'O Menino e a Garça' está repleto de elementos da cultura japonesa, mas um chama mais a atenção
Referências sobre o folclore japonês no filme chamaram a atenção pela riqueza de detalhes.
‘O Menino e a Garça‘, a mais recente obra do Studio Ghibli, conquistou o cobiçado prêmio de Melhor Animação no Oscar de 2024.
O enredo segue Mahito, um jovem que, após perder sua mãe, parte de Tóquio rumo ao campo, onde enfrenta o desafio de se adaptar à nova vida com seu pai, sua madrasta e outras figuras idosas que moram em sua casa.
Em meio ao seu luto, Mahito encontra uma garça falante que o conduz a uma torre abandonada, prometendo revelar o paradeiro de sua mãe.
A partir desse momento, a narrativa se transforma em uma jornada fantástica e nos apresenta a um mundo repleto de criaturas mágicas, algumas adoráveis e outras ameaçadoras.

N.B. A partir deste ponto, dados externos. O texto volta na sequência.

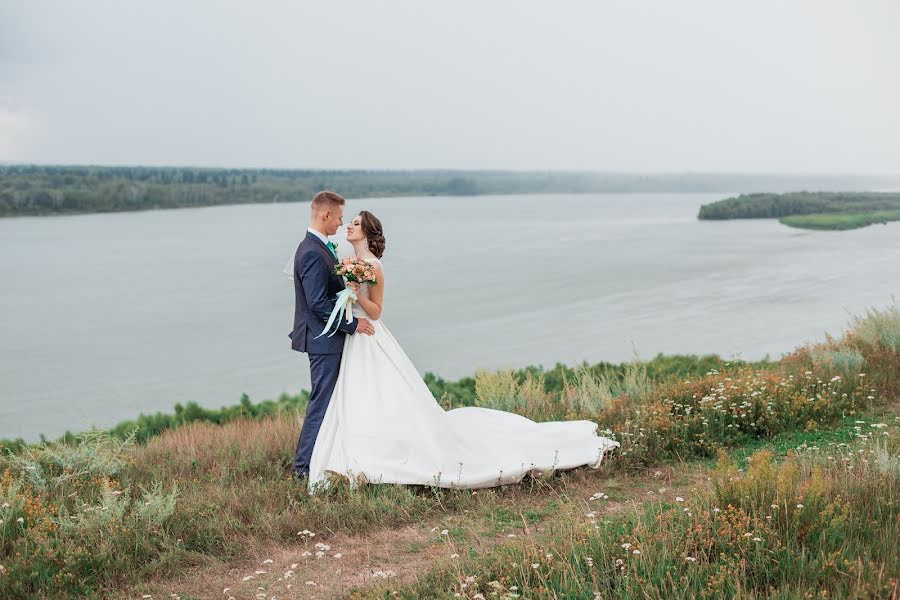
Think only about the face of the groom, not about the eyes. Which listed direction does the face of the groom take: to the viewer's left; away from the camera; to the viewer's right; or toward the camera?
to the viewer's right

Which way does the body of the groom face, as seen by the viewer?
to the viewer's right
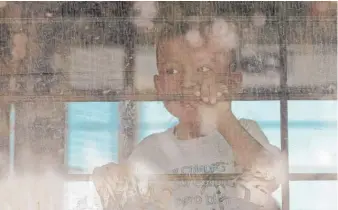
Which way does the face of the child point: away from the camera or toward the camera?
toward the camera

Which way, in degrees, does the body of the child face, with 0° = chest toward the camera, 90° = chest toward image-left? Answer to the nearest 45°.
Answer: approximately 0°
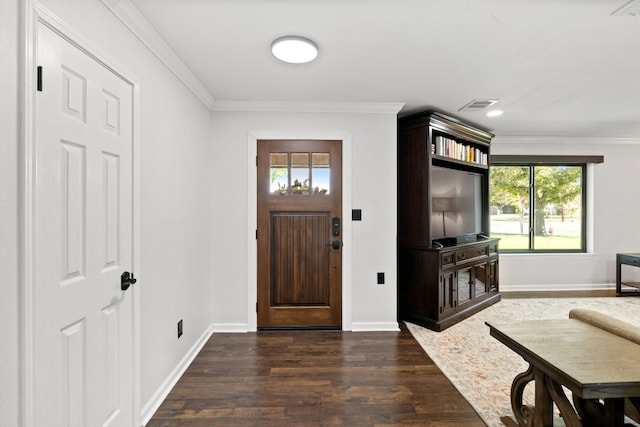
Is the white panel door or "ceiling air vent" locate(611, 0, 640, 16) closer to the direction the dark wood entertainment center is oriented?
the ceiling air vent

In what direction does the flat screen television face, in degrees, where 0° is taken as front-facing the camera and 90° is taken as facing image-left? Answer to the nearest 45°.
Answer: approximately 315°

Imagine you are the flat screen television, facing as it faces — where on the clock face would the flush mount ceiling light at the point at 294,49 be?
The flush mount ceiling light is roughly at 2 o'clock from the flat screen television.

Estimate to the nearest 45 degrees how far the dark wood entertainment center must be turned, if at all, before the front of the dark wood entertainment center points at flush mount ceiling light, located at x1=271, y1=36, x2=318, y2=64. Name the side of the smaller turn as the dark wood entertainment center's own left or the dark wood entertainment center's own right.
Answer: approximately 45° to the dark wood entertainment center's own right

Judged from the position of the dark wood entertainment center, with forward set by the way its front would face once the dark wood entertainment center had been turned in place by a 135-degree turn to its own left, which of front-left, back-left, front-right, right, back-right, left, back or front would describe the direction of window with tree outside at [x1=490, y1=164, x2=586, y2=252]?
front-right

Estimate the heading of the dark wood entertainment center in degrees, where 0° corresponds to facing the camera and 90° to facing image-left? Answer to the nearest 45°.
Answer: approximately 315°

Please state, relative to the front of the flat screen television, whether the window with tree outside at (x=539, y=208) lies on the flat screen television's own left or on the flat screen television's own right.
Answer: on the flat screen television's own left
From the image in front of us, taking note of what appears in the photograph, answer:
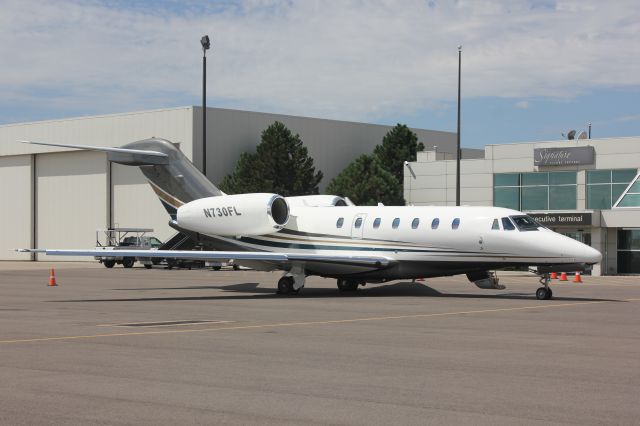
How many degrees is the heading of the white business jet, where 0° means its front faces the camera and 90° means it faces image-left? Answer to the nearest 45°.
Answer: approximately 315°
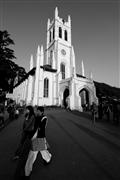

Dirigido e roteirizado por Hayao Miyazaki, uma figura de destaque na animação japonesa, ‘O Menino e a Garça’ recebeu elogios da crítica.
Aos 82 anos, Miyazaki anunciou que este será seu último filme antes de se aposentar, embora tenha feito anúncios semelhantes em 1997, 2001 e 2013 – este último quebrado para trazer à vida a trama.
O Studio Ghibli, especialmente os filmes de Miyazaki, é famoso por suas explorações filosóficas, simbolismos e narrativas comoventes.
O novo filme segue essa tradição, levando os espectadores a uma aventura fantástica quando Mahito adentra a torre.
Lá, a história se transforma em uma jornada de busca pelo crescimento espiritual, amadurecimento e descoberta de propósito.
O enredo possui uma essência semiautobiográfica, com Miyazaki incorporando suas próprias experiências da infância no Japão do pós-Segunda Guerra e entrelaçando-as com a trama do livro de 1937 ‘How Do You Live?’, escrito por Genzaburo Yoshino.
Este livro ainda não foi traduzido para o português.
Filme levou estatueta de Melhor Animação no Oscar 2024 e se destaca pela cultura japonesa apresentada – Foto: Reprodução
Simbolismo da ave na natureza
No filme, um personagem de destaque, compartilhando o título com o protagonista, é a garça. Na versão em português, ela é referida como ‘garça-real’, uma espécie nativa da América do Sul.
Porém, na versão em inglês, ela é chamada de ‘grey heron’, nome da espécie Ardea cinerea.
Aqui, ela é conhecida como ‘garça-real-europeia’; apesar do nome, essa espécie pode ser encontrada não apenas na Europa, mas também na África, Índia, Leste Asiático e Japão.
Com aproximadamente um metro de comprimento e uma envergadura de 185 centímetros, a garça-real-europeia pesa entre 1,6 e 2 quilogramas.
Suas penas são predominantemente acinzentadas na parte superior, com tons mais claros no pescoço e na cabeça, enquanto a parte inferior das asas e a cauda apresentam um pouco de preto.
Os adultos exibem um marcante supercílio preto que se estende até uma vistosa crista, além de listras preto-azuladas na frente do pescoço.
Seu bico é longo, reto e robusto, de coloração amarelo-rosada, enquanto os olhos são amarelos e as pernas são longas e marrons.
O folclore japonês
No folclore japonês, a garça é vista como um símbolo de pureza, graça e longevidade. Ela é frequentemente retratada como uma criatura mágica que pode transformar-se em uma mulher elegante.
Essa lenda inspirou muitos contos e poemas na literatura japonesa ao longo dos séculos.
Em obras clássicas como ‘Contos de Genji’, de Murasaki Shikibu, e haikais de Matsuo Basho, a presença da garça é marcante, representando delicadeza e transcendência.
Sua figura está entrelaçada com a cultura japonesa, refletindo a reverência do povo japonês pela natureza e seus símbolos, uma tradição que perdura até hoje.
A escolha de Miyazaki por uma garça-real-europeia como coprotagonista de seu possível último filme faz todo sentido.
Em ‘O Menino e a Garça’, considerada sua obra mais íntima, ele explora a dualidade entre o mundo maravilhoso da fantasia e o mundo real turbulento, entre o luto e a aceitação, a morte e a continuidade da vida.
Enquanto Mahito é conduzido pela enigmática presença da garça em uma jornada mística repleta de simbolismos, ele descobre que, mesmo fazendo pequenas diferenças, é possível impactar o mundo ao seu redor.